**Your goal**
Rewrite the lines of the material between the lines holding "217: (786, 404)" and "232: (935, 501)", inclusive, substituting "(780, 400)" for "(779, 399)" and leaving everything else unchanged.

(Beginning of Records)

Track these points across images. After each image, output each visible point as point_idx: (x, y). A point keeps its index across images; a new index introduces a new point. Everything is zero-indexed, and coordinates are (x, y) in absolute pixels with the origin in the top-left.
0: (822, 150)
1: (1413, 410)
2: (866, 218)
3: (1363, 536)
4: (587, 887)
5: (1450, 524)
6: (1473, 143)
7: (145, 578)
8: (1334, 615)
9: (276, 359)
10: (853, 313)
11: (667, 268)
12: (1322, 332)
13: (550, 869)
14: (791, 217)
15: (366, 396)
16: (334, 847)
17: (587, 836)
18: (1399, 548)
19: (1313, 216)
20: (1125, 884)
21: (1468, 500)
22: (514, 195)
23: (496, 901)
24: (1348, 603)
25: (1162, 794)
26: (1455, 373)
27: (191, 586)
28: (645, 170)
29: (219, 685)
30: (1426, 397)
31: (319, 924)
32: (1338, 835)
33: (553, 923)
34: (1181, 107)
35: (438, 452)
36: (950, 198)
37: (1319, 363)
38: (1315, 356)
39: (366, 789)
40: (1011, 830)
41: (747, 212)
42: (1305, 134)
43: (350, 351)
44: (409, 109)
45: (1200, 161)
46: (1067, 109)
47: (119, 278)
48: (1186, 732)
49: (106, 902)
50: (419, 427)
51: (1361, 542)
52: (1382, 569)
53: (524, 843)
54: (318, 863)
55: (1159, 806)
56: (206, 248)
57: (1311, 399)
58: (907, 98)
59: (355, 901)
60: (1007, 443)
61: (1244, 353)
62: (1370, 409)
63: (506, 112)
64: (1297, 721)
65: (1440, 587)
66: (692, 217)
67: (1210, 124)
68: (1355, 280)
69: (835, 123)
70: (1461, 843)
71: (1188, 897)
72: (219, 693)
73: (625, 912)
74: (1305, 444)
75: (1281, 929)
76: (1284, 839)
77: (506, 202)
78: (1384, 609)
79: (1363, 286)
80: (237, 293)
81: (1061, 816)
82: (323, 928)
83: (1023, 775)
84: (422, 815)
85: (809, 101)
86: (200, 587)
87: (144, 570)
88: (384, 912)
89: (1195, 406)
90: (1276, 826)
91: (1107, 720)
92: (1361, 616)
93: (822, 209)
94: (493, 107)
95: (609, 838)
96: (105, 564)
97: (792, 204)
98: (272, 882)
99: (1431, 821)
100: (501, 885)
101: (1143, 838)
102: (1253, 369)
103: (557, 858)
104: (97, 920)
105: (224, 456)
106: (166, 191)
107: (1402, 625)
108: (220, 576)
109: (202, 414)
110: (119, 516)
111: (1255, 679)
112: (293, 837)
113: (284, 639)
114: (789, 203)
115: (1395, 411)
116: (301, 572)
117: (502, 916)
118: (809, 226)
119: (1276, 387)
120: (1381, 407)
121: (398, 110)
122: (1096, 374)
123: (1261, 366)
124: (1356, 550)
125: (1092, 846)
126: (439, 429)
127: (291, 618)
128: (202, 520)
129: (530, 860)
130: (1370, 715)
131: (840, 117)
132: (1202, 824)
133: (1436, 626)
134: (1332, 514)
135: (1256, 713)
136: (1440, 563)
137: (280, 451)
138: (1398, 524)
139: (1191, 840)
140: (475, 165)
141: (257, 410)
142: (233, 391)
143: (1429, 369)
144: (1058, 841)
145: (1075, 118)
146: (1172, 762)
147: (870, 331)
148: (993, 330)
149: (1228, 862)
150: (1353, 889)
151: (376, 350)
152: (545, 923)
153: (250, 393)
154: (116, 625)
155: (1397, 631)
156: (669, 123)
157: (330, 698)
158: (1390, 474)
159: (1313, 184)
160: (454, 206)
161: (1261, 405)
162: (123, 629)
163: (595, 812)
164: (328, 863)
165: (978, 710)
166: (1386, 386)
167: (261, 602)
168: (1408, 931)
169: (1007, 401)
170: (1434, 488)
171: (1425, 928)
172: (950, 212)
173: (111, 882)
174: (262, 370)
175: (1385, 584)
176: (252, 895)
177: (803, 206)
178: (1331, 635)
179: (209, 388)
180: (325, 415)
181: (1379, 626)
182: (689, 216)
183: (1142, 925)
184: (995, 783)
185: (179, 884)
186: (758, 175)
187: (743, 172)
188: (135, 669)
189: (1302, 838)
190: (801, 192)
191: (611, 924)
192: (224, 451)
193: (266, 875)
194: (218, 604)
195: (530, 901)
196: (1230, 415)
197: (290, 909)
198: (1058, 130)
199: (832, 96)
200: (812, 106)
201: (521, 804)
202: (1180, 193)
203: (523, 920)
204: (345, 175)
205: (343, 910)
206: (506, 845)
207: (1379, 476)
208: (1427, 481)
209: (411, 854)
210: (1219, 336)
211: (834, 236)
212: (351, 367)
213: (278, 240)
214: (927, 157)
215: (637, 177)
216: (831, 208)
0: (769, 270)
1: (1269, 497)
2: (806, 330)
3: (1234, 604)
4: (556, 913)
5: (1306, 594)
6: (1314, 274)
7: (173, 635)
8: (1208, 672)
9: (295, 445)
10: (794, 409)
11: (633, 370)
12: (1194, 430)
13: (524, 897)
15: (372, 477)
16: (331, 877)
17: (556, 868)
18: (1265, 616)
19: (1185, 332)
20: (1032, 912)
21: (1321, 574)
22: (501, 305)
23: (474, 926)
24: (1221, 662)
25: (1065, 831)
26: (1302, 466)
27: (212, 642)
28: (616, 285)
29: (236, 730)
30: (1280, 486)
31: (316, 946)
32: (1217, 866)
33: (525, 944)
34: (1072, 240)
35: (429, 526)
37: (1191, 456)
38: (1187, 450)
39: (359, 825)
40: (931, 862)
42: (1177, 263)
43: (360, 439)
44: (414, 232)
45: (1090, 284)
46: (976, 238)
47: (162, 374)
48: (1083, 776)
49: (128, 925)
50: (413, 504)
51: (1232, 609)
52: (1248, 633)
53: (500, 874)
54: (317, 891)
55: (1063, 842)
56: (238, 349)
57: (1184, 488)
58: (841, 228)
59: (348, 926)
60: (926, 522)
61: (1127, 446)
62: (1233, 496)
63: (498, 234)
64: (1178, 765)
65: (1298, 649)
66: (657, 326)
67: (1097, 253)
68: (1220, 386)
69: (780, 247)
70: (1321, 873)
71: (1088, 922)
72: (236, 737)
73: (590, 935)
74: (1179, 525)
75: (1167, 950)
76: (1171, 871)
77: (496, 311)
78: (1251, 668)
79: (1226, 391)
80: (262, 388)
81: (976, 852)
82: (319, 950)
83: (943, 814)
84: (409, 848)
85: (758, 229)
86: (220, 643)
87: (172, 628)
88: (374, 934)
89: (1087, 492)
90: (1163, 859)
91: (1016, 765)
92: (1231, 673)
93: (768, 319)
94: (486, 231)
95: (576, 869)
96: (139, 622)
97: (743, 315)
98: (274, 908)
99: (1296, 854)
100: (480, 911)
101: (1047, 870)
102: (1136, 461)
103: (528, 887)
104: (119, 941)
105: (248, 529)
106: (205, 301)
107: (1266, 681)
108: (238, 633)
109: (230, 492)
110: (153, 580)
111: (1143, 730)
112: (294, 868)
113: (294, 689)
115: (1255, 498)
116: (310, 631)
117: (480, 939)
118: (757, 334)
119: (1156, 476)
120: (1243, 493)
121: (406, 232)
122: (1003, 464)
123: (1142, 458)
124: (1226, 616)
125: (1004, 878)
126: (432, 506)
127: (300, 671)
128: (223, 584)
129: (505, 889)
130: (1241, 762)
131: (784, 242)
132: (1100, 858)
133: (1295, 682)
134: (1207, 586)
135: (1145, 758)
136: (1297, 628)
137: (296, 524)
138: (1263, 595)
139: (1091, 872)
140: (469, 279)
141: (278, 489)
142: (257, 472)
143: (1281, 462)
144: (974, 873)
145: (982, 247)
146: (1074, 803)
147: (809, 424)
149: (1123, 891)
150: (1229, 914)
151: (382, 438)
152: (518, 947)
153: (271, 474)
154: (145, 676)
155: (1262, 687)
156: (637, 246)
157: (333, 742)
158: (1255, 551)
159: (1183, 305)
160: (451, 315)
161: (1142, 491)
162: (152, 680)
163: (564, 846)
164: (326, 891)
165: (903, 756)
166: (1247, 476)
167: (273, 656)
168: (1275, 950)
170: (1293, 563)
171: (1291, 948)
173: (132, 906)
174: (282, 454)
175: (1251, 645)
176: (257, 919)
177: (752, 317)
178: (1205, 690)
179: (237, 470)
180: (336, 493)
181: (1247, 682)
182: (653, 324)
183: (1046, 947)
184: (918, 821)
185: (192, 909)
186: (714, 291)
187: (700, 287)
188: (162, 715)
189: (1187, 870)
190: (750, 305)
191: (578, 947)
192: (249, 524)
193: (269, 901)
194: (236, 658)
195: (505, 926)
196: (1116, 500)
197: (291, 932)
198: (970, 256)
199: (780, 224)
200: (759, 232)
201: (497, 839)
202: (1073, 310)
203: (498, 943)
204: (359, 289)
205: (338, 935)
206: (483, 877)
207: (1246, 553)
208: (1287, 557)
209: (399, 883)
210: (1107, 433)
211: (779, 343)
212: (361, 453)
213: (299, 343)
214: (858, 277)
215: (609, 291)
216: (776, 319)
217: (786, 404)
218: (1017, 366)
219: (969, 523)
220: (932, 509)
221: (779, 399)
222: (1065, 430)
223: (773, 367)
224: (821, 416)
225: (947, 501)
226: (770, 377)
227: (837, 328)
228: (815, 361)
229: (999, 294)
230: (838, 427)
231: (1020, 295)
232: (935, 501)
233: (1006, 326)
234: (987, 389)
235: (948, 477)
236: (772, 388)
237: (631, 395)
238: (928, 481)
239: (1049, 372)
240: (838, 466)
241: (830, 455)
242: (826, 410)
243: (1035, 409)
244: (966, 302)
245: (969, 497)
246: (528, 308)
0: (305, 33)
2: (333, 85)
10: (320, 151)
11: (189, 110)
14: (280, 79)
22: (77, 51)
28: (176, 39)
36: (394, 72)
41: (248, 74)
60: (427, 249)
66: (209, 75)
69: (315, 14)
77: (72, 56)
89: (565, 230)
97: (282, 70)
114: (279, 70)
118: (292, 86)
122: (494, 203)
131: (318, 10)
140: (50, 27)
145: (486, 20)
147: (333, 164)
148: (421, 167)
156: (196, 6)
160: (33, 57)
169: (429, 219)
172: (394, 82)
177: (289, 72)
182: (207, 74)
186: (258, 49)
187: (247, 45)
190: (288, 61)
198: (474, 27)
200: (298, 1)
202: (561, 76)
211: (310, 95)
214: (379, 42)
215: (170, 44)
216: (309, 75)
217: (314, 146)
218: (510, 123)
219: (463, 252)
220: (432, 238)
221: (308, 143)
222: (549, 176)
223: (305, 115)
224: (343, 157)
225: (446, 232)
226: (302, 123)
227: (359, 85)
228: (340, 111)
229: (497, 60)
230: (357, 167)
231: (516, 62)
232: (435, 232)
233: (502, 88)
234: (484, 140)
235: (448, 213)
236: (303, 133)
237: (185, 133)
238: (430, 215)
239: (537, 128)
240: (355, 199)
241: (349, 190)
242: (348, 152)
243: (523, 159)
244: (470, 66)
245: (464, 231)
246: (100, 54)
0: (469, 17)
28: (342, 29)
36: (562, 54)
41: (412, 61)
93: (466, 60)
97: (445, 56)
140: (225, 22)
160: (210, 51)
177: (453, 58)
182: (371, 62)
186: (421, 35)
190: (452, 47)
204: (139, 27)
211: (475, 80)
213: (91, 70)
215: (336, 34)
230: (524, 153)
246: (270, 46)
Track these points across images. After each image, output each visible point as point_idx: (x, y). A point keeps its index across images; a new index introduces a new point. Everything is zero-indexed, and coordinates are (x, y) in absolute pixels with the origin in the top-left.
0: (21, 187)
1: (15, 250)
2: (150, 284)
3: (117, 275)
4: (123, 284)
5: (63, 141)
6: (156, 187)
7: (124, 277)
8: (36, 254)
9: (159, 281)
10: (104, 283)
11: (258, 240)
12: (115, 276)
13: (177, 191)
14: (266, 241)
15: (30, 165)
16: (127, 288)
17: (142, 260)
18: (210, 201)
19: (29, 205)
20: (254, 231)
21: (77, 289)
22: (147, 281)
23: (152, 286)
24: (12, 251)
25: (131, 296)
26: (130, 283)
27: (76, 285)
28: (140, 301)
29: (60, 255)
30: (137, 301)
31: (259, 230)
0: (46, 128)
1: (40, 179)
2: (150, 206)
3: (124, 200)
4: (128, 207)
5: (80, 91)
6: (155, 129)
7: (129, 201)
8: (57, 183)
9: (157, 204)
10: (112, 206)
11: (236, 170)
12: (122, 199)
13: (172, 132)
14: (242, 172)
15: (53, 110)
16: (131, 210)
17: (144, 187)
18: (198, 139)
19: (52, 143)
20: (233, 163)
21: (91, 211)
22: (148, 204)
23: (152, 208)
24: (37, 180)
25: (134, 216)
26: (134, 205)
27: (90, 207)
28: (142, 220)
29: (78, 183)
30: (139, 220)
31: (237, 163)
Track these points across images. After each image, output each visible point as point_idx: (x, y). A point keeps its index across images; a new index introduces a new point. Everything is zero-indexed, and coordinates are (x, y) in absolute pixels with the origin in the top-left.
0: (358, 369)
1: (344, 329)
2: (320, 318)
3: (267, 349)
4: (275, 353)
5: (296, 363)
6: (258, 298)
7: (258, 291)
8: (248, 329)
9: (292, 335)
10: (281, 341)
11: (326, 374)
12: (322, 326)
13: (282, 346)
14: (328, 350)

(End of Records)

**Solved problem**
217: (786, 404)
218: (1017, 366)
219: (969, 523)
220: (932, 509)
221: (780, 400)
222: (1065, 430)
223: (773, 367)
224: (821, 416)
225: (947, 501)
226: (770, 377)
227: (837, 328)
228: (815, 361)
229: (999, 294)
230: (838, 427)
231: (1020, 295)
232: (935, 501)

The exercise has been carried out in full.